==== DATASET CONTENT ====
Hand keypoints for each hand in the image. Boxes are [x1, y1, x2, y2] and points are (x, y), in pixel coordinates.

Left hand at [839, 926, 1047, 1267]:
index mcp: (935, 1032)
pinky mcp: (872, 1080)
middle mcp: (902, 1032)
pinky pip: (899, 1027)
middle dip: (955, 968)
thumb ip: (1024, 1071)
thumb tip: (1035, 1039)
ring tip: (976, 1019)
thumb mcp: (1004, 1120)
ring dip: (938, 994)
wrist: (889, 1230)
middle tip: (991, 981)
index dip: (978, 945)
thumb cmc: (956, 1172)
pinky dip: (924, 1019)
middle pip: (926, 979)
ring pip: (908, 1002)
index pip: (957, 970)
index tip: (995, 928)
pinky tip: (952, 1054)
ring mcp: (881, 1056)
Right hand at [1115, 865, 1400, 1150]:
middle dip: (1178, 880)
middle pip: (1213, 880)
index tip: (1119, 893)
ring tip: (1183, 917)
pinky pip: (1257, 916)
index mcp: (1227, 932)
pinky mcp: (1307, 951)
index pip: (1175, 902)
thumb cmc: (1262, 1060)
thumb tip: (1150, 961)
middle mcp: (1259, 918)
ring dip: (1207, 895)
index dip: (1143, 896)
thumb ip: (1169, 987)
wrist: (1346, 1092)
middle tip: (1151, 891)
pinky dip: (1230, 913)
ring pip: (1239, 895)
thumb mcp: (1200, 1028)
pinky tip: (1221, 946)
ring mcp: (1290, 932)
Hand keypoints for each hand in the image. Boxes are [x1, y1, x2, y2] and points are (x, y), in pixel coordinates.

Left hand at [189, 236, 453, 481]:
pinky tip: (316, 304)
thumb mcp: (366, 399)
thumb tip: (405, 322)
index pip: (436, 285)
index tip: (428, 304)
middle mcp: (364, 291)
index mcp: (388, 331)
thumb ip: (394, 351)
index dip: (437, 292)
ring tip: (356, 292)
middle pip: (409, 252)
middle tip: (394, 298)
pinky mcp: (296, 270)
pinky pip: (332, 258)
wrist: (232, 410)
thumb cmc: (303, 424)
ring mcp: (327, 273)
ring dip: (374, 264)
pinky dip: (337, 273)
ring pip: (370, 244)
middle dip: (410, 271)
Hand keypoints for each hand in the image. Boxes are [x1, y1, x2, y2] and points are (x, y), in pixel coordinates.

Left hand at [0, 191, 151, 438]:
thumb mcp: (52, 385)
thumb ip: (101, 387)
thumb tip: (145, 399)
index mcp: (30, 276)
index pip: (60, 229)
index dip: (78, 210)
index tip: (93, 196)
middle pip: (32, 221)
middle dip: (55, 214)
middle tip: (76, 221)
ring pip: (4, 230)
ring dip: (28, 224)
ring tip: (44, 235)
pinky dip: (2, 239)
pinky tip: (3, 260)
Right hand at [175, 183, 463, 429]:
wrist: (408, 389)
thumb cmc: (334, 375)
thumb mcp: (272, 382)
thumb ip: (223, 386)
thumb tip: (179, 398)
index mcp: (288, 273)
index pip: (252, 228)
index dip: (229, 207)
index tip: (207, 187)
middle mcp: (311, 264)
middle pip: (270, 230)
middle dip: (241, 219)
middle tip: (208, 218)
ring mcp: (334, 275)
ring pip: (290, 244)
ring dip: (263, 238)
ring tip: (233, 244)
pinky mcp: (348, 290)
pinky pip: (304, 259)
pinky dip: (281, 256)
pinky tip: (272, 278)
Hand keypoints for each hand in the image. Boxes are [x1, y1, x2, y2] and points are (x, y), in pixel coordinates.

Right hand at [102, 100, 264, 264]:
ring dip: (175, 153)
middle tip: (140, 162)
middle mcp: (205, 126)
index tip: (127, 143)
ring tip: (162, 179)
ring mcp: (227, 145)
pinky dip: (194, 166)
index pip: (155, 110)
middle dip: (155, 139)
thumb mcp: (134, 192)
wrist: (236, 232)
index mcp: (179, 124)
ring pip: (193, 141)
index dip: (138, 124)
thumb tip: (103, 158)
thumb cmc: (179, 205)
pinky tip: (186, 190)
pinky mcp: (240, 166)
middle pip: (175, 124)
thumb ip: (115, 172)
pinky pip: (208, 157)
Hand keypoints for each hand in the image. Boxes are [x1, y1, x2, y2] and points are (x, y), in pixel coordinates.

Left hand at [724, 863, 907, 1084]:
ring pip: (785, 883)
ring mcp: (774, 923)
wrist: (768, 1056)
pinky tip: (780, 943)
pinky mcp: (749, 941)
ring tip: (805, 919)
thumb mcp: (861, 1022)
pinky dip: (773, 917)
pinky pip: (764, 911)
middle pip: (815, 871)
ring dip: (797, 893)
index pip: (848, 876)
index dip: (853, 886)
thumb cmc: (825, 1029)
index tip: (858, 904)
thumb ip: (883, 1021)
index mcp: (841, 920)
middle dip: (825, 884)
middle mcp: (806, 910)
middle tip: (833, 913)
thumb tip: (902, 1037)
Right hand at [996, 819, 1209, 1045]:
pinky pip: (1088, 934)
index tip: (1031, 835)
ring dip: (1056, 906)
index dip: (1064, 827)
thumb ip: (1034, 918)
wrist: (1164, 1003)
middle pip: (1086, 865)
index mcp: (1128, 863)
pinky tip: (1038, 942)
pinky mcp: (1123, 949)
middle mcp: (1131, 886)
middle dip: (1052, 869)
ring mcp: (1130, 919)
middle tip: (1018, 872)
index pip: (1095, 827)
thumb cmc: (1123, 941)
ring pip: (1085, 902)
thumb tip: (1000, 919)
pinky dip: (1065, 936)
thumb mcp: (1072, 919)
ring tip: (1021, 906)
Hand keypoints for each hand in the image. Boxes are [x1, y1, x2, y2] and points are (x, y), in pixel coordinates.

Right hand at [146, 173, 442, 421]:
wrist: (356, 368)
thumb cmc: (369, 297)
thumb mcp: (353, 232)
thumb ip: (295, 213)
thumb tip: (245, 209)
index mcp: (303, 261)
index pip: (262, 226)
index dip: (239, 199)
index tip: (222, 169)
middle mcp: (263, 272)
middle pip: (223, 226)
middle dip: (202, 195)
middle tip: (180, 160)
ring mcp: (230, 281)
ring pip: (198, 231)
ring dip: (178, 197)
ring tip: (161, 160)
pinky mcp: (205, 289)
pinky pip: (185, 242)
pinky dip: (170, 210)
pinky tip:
====
WORK TO COMPLETE:
Report each line above containing the string "Right".

WRITTEN ANSWER:
Right hand at [1115, 865, 1400, 1150]:
Right hand at [175, 183, 463, 429]:
Right hand at [102, 100, 264, 264]:
Right hand at [996, 819, 1209, 1045]:
Right hand at [146, 173, 442, 421]:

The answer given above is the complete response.